There are over 12 million illegal immigrants living in America. The vast majority of which work for low minimum wages, performing the tasks no one here, not even high school kids want to do. They do it because even our worst living situations often outshine their best. They do it for hope of a better future. Like the Italians, the Irish, the Scandinavians, and the rest did in the early part of the twentieth century. I can almost hear Dobbs now, "BUT THEY CAME HERE LEGALLY!"

Well of course they did. There were huge quotas in the US. Immigration was seen as the engine of a growing economy. Millions streamed into this country, bringing their work ethic, skills, passion, and desire for a better future. They were welcomed, certainly as second-class citizens expected to do the jobs no one else wanted to do, but they were granted legal entry and allowed to build their life. What is so different between then and now? 
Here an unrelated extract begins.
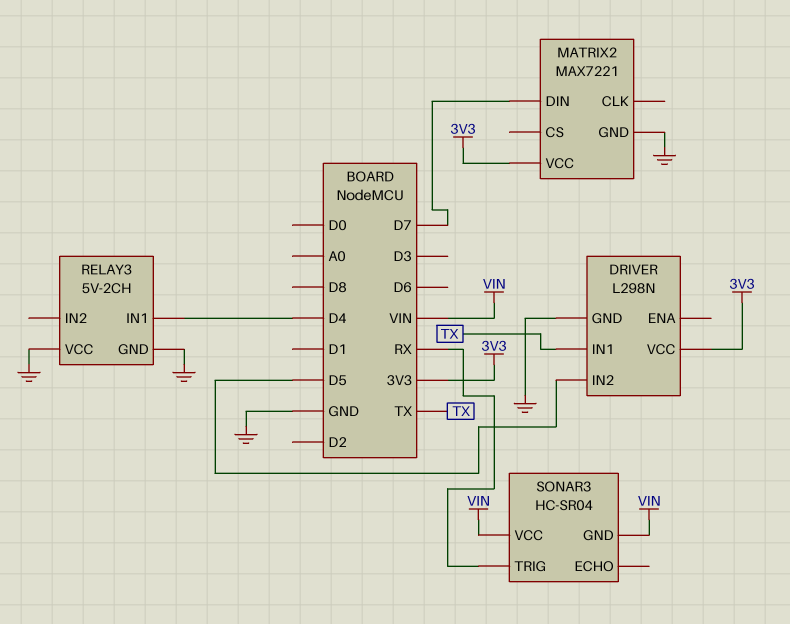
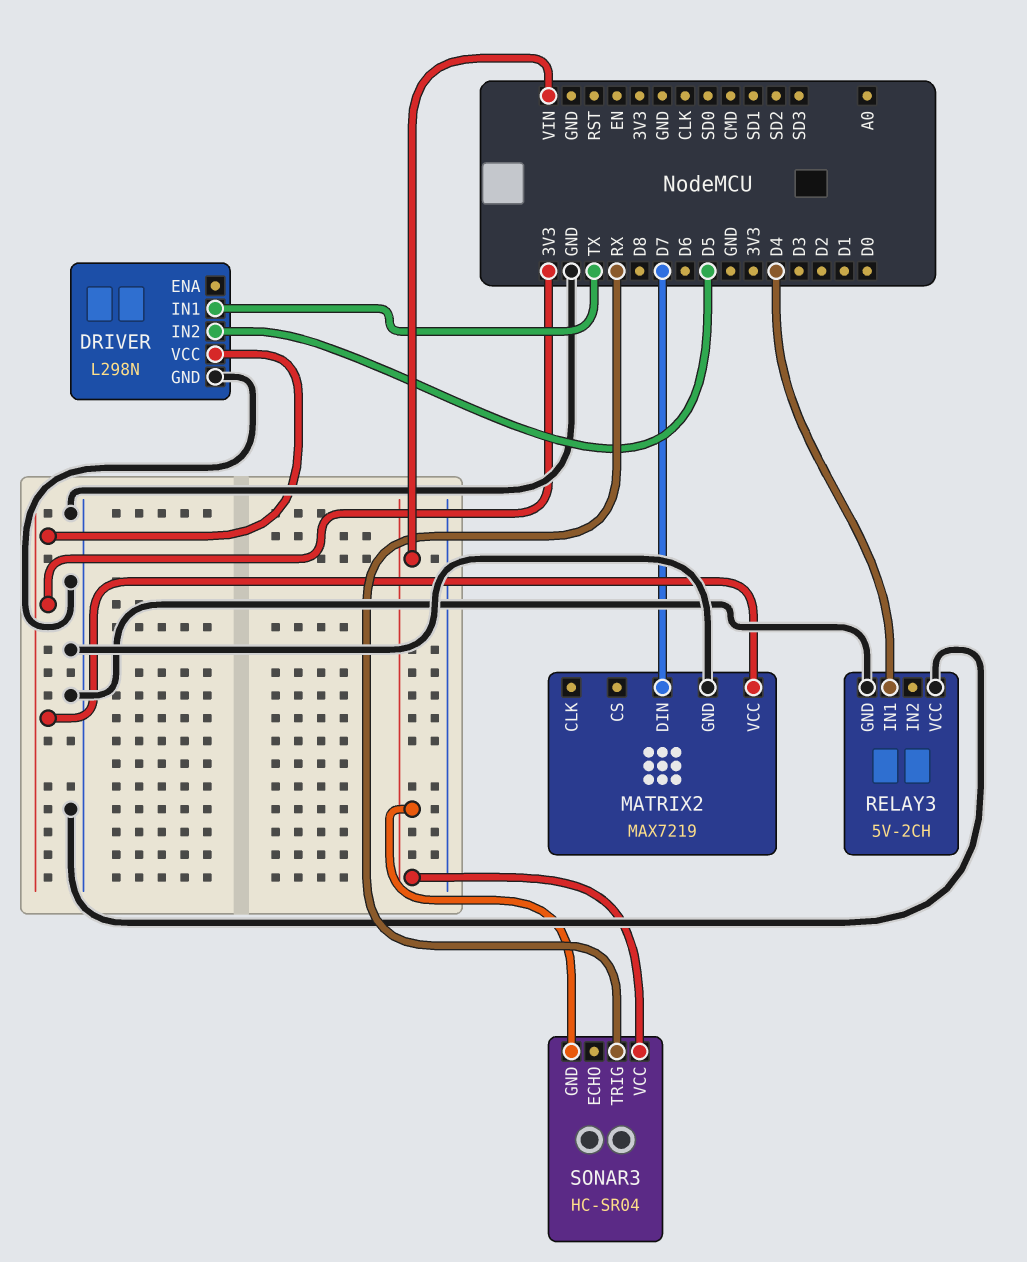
MATRIX2: MAX7221 -> MAX7219

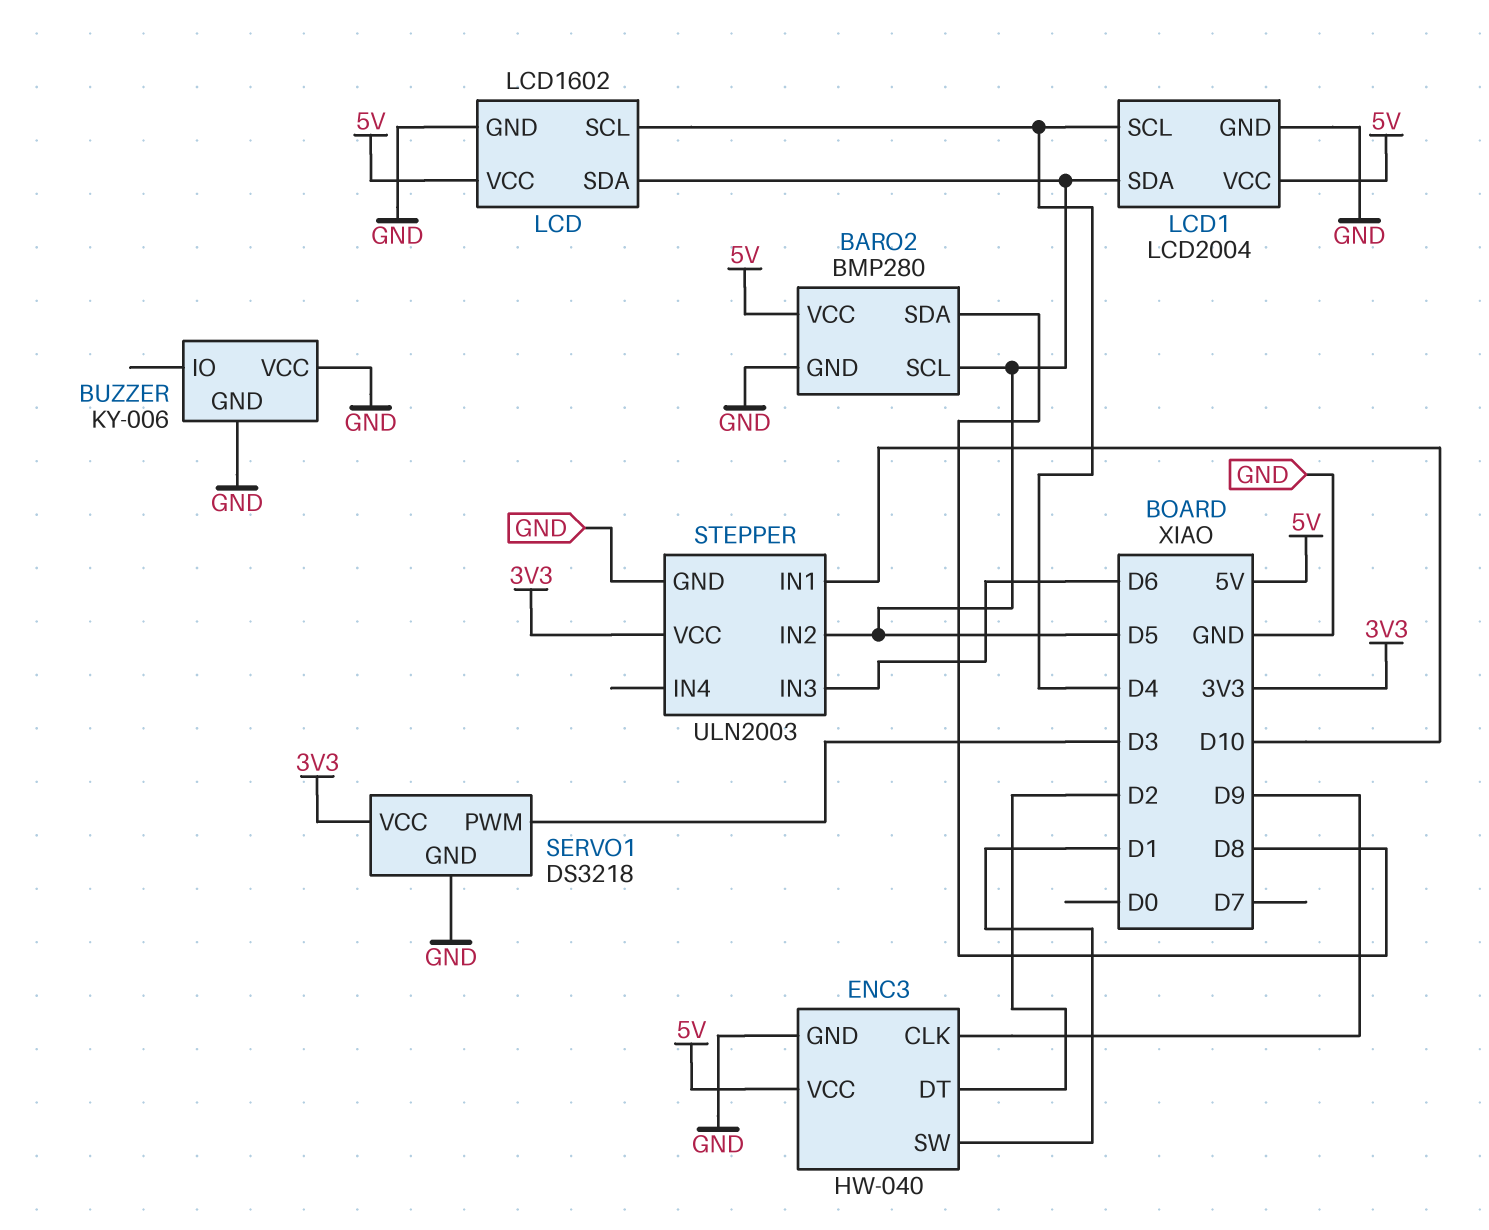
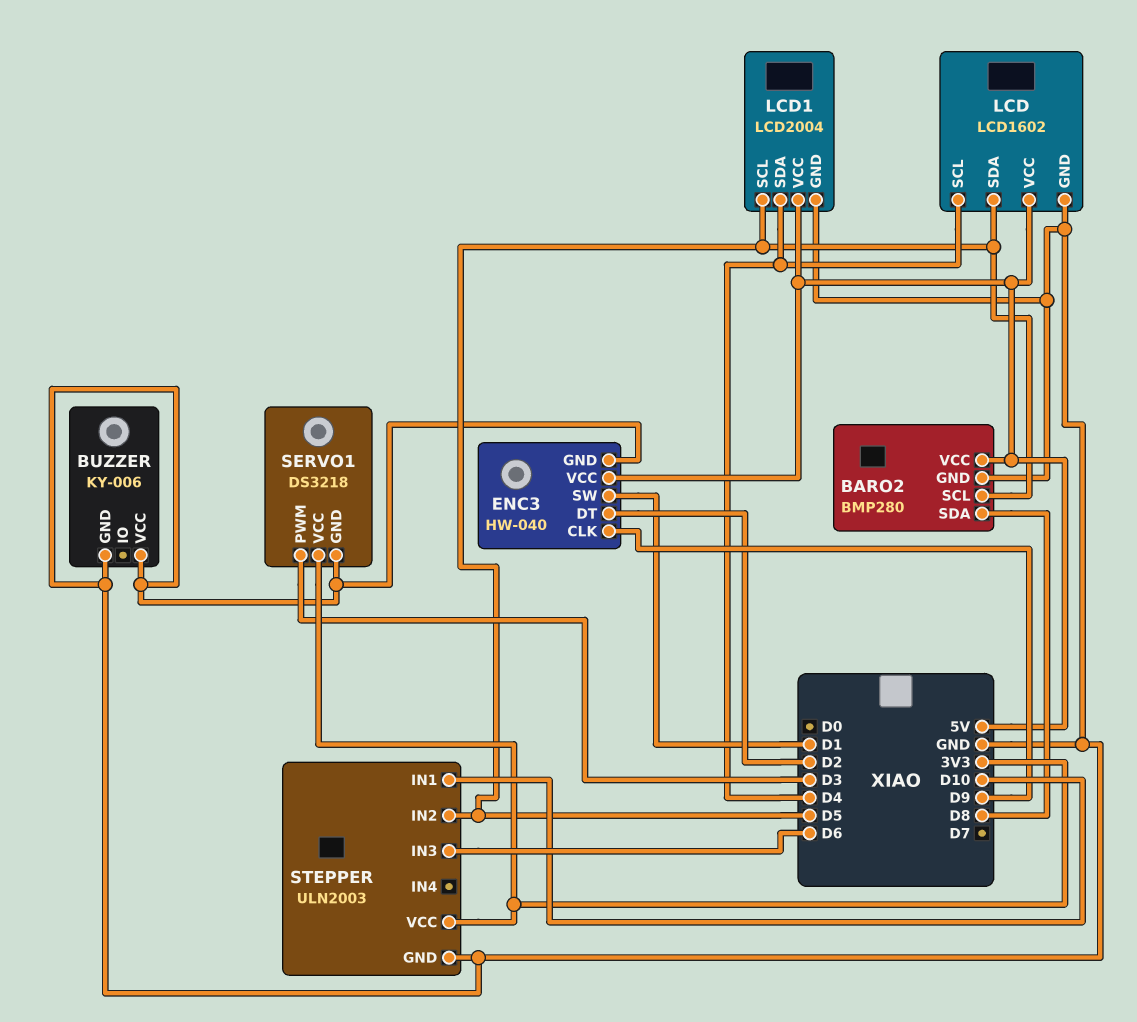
LCD1 pin SCL: D4 -> D5
LCD1 pin SDA: D5 -> D4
When did we let the American ethic of free trade and open markets get overrun by fear mongering? We seem to have wanted it both ways here in America. We wanted the cheap produce, landscaping, contractor work, manual labor and child care. But not the responsibility to make these people American citizens, like our relatives were allowed. We have decided that the American dream is the exclusive domain of those already here. That is a great tragedy. 

It is a tragedy that we are more likely to build a fence than solve a problem.  We will build ineffective barriers that send a signal to the world that we are not a country that welcomes the new. We are a country that seeks only to take advantage. 

Comprehensive immigration reform that gives people a path to citizenship and changes the way the naturalization process works is vital to the future of this country. Walls and fences don't work. Just ask the Chinese.